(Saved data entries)
══════

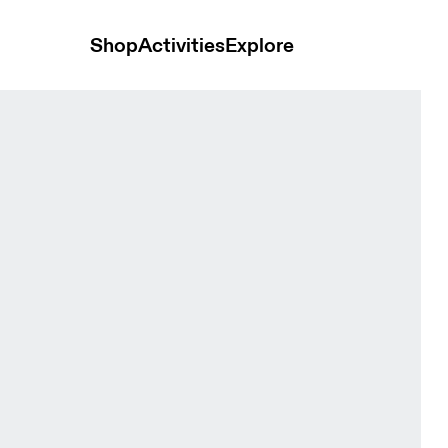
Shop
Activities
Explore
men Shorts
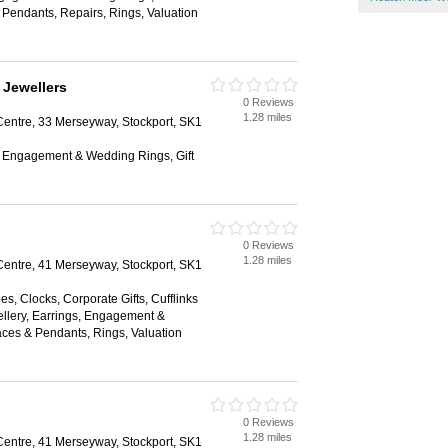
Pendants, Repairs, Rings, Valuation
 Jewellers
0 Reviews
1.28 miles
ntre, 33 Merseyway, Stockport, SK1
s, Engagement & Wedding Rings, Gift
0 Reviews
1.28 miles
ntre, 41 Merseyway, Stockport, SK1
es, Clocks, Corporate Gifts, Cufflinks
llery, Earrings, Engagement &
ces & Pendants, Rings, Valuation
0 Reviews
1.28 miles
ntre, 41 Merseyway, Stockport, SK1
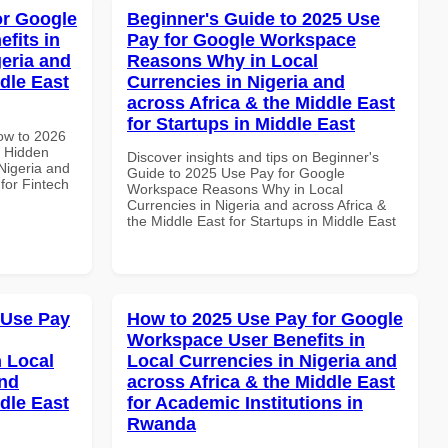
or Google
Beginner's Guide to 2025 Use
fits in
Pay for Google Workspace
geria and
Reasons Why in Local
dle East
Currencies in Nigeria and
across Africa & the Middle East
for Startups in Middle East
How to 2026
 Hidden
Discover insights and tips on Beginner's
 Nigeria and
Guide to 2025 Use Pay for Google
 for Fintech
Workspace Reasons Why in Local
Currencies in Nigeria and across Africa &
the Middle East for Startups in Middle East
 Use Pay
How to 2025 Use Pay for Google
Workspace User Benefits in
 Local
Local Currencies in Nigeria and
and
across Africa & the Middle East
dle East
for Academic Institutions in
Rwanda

══════

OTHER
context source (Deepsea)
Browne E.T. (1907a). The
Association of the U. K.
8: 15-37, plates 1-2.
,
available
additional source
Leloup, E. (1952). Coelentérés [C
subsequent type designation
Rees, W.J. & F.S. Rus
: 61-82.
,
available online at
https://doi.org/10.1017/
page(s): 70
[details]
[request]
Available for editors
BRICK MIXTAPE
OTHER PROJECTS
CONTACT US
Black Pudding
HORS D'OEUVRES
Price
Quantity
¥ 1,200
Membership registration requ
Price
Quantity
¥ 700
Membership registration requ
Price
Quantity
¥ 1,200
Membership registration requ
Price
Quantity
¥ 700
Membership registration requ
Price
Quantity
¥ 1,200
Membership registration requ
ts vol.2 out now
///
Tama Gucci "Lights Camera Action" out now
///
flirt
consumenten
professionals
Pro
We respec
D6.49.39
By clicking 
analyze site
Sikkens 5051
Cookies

══════

JOB —
Lay out the lines of the records from the line with "Pendants, Repairs, Rings, Valuation" to the line with "ces & Pendants, Rings, Valuation" as a Markdown table with the columns Row and Line, numbering each row and leaving out blank lines.

SOLUTION FOR THIS EXERCISE —
| Row | Line |
|---|---|
| 1 | Pendants, Repairs, Rings, Valuation |
| 2 |  Jewellers |
| 3 | 0 Reviews |
| 4 | 1.28 miles |
| 5 | ntre, 33 Merseyway, Stockport, SK1 |
| 6 | s, Engagement & Wedding Rings, Gift |
| 7 | 0 Reviews |
| 8 | 1.28 miles |
| 9 | ntre, 41 Merseyway, Stockport, SK1 |
| 10 | es, Clocks, Corporate Gifts, Cufflinks |
| 11 | llery, Earrings, Engagement & |
| 12 | ces & Pendants, Rings, Valuation |